I’m here, he’s over there, same house, same room, same sofa, worlds apart.
confused and lost in translation. what are you talking about. I don’t understand. Give me an example.
We know it hurts to use certain words like “you always….” and yet and we always use those words
Sometimes I’d rather say nothing at all in stead of risk you misunderstanding me and having to get on the wheel of pain round and round we go again
but nothing is ever on your on mind
everything is fine??
Wow – I found this draft in my folder, dated “a year ago” sometime. Sadly the words are still true. We are not being good to each other. We barely tolerate each other. We attend couples counseling every week but nothing changes here at home. We are so on edge, so impatient, we can’t listen to each other. At some point I stopped looking in his eyes. Sadly I can’t recall when, and when I pointed it out last night, sadder yet, he hadn’t noticed. I stopped because the intensity of looking in eyes, anyone’s eyes, is too much for me to bear, and his are the worst. Too much stress, tension, pain, anger. Too much history there. I actually wondered if I became autistic with all of my eye avoidance, but it reflects my fear of intimacy, I understand it now. I glance at faces to get a quick read on expression, then away again or I get sucked into those emotions, it is too powerful without my shield. The counselors stole my shield, I used to be numb and now I feel it all. But I feel it less if I don’t look directly at others. And I feel protected, like I am hidden in plain sight, if my eyes are not making contact. I feel in control.

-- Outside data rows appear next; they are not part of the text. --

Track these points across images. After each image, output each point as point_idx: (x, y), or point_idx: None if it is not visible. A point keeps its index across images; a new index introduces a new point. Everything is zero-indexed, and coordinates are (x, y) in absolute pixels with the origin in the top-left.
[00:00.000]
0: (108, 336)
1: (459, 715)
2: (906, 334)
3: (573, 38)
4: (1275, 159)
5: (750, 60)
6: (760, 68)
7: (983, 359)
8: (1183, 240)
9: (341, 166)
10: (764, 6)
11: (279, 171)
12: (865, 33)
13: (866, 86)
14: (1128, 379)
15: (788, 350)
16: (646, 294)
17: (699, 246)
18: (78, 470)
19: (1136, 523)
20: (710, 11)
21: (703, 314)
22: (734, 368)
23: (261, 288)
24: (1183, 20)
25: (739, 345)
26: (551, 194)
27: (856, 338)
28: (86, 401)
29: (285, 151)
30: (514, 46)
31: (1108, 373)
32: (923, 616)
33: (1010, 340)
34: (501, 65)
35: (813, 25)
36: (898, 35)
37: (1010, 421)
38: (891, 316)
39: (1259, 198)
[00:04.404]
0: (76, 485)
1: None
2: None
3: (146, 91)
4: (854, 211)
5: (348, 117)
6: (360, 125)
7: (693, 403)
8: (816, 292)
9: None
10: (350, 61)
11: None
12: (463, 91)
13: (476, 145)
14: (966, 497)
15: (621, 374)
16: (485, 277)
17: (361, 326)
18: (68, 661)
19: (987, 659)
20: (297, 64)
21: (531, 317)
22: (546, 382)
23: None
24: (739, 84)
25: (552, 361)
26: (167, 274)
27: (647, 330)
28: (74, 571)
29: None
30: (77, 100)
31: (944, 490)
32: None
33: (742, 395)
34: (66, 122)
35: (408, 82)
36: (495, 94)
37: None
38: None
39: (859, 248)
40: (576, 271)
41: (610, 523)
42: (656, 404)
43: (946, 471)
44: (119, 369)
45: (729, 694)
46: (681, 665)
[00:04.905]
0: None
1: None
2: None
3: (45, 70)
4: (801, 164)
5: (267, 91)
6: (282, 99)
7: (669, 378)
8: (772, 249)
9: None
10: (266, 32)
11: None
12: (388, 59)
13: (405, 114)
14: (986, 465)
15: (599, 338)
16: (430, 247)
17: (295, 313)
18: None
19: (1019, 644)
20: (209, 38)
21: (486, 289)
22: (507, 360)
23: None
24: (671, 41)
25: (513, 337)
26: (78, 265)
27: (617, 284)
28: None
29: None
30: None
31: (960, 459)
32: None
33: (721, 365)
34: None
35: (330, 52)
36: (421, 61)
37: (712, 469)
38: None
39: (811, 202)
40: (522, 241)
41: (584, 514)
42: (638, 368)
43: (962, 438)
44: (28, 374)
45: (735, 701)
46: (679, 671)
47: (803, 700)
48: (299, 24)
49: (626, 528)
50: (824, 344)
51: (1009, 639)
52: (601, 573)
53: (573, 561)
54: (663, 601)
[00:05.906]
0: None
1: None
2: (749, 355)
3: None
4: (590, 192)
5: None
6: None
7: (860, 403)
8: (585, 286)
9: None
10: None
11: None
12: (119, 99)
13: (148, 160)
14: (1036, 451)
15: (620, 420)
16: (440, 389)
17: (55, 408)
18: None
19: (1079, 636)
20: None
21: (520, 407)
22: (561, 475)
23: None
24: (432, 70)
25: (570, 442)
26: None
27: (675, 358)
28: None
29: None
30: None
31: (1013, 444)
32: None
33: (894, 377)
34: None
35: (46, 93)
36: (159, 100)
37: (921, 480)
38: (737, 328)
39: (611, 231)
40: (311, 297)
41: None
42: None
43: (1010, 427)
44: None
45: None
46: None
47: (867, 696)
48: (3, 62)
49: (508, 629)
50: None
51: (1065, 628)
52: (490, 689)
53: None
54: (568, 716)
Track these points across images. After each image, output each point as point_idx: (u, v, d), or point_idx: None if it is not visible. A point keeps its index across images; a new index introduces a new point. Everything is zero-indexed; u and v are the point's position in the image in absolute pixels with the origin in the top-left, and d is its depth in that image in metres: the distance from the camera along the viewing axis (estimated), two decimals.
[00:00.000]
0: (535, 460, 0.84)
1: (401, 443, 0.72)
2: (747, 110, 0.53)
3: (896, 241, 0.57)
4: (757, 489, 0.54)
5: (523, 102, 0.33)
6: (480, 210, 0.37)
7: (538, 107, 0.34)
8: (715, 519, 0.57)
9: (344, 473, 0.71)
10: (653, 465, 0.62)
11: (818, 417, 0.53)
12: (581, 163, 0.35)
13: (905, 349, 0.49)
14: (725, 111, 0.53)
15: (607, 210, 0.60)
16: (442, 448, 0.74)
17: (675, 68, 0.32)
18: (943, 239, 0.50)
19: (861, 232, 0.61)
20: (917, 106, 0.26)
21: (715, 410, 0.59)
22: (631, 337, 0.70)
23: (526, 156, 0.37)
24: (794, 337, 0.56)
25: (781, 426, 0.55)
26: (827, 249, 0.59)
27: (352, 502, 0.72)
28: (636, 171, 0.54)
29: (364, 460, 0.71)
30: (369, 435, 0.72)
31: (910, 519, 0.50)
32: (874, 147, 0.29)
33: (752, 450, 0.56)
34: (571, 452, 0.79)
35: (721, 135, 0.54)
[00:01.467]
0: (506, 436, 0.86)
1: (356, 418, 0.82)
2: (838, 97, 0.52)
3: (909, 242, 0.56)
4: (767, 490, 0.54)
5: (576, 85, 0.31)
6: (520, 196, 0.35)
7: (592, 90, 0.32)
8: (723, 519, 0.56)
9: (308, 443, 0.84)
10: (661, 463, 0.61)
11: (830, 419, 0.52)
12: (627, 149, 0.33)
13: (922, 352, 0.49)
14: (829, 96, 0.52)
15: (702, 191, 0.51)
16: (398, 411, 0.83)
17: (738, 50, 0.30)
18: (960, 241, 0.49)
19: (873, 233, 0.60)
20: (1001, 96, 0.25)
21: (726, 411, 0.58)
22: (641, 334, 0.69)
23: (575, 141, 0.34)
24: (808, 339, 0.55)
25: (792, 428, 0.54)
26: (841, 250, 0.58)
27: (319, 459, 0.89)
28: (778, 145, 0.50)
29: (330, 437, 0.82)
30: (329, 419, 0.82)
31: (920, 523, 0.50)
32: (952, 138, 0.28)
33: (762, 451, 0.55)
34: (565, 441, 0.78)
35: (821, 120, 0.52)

I need that now, whatever and whenever I can get it.
I try to hope that one day Hubby and I will talk openly with one another, but I really don’t believe this is possible, not completely. I am too afraid to trigger his defense mechanisms and have him lash out at me. Or almost as awful is when I share something and get back silence or a grunt. I know he is trying. I am too. We care about each other. Why is it so hard to just talk?